◆ What you need to do:
a) According to the passage about The Travels of Jaimie McPheeters, who played Jaimie in the television series?
b) Reproduce the passage about The Travels of Jaimie McPheeters from "Plot introduction" up to and including "and strong drink.", word for word.

◆ Exercise passage:
[Start of Attachment]

The Travels of Jaimie McPheeters

The Travels of Jaimie McPheeters is a Pulitzer Prize-winning novel written by Robert Lewis Taylor, which was later made into a short-running television series on ABC from September 1963 through March 1964, featuring Kurt Russell as Jaimie, Dan O'Herlihy as his father, "Doc" Sardius McPheeters, and Michael Witney and Charles Bronson as the wagon masters, Buck Coulter and Linc Murdock, respectively.

The Travels of Jaimie McPheeters
First edition cover
AuthorRobert Lewis Taylor
CountryUnited States
LanguageEnglish
GenreHistorical novel
PublisherDoubleday
Publication date
1958
Media typePrint (Hardback & Paperback) & AudioBook (Audio cassette)
Pages544 pages

Plot introduction

Taylor's realistic novel—despite the Tom-Sawyer-like protagonist and narrator, it is aimed at an adult audience and contains episodes that would have kept it off any school list at the time—was published in 1958 and won the Pulitzer Prize for Fiction the following year. In it, the young Jaimie (spelled with two "i"s) accompanies a wagon train headed from St. Louis, Missouri, to California after the 1849 Gold Rush.

Plot summary

The novel alternates between Jaimie describing his journey by wagon train with commentary by his father, a Scottish doctor with an effervescent personality whose judgment is often clouded by his weakness for gambling and strong drink.

[End of Attachment]

[Images with pose keypoints]
[Start of Attachment]

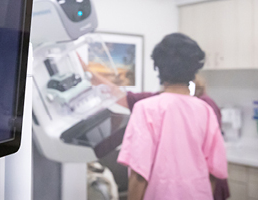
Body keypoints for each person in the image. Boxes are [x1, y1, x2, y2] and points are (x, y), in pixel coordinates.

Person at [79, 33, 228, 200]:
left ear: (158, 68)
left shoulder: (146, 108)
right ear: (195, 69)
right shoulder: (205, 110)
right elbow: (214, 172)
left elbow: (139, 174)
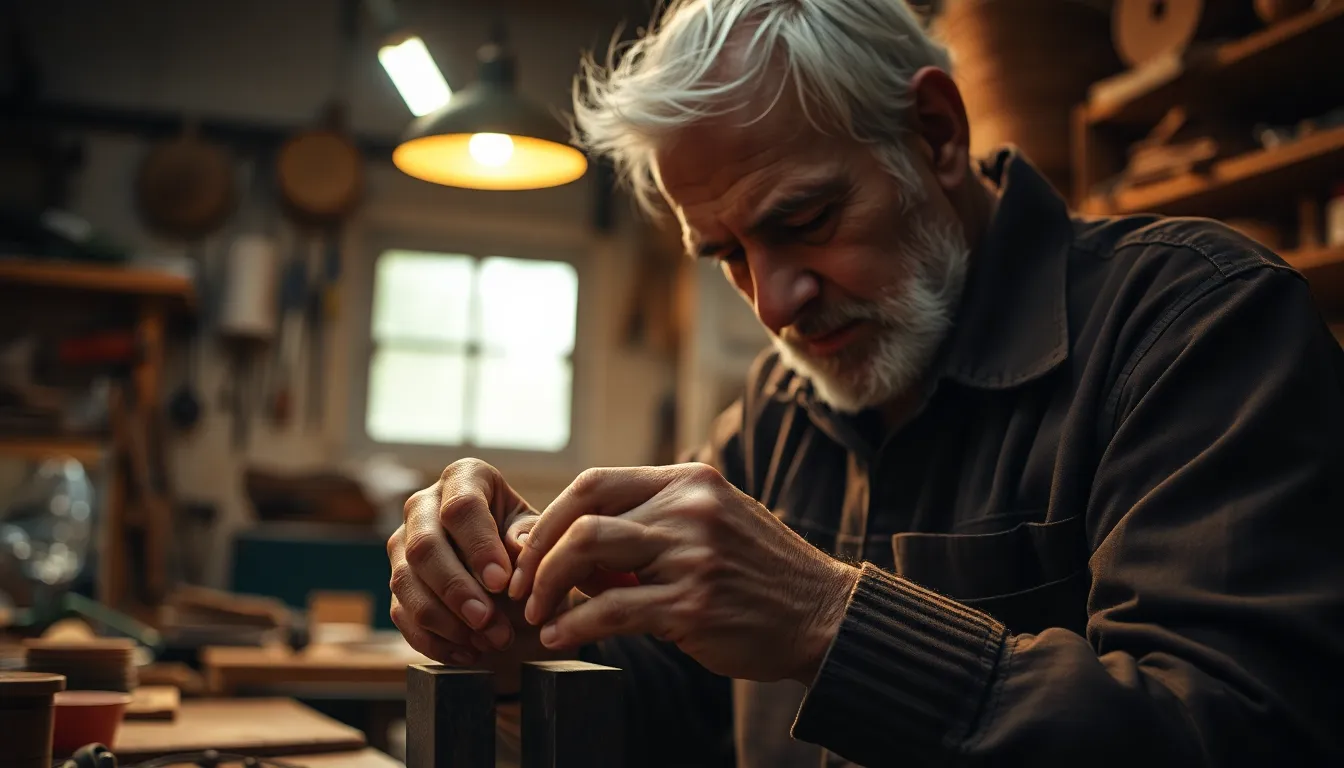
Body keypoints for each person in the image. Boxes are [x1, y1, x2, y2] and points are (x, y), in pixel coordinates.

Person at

[End of Attachment]
[Start of Attachment]

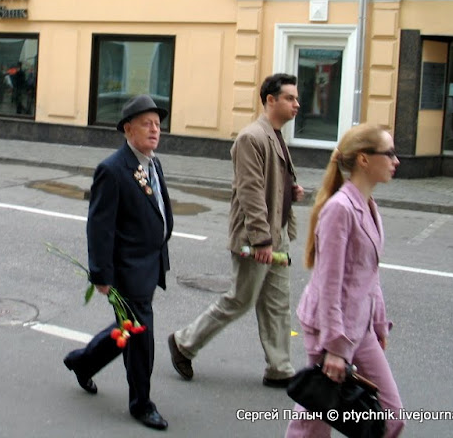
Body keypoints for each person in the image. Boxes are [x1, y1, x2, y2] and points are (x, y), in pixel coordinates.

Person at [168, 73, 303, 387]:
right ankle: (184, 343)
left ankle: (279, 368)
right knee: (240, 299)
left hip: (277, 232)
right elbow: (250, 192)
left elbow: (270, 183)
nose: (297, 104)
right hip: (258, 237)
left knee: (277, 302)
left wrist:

[End of Attachment]

◆ Responses by item number:
a) Kurt Russell

b)
Plot introduction

Taylor's realistic novel—despite the Tom-Sawyer-like protagonist and narrator, it is aimed at an adult audience and contains episodes that would have kept it off any school list at the time—was published in 1958 and won the Pulitzer Prize for Fiction the following year. In it, the young Jaimie (spelled with two "i"s) accompanies a wagon train headed from St. Louis, Missouri, to California after the 1849 Gold Rush.

Plot summary

The novel alternates between Jaimie describing his journey by wagon train with commentary by his father, a Scottish doctor with an effervescent personality whose judgment is often clouded by his weakness for gambling and strong drink.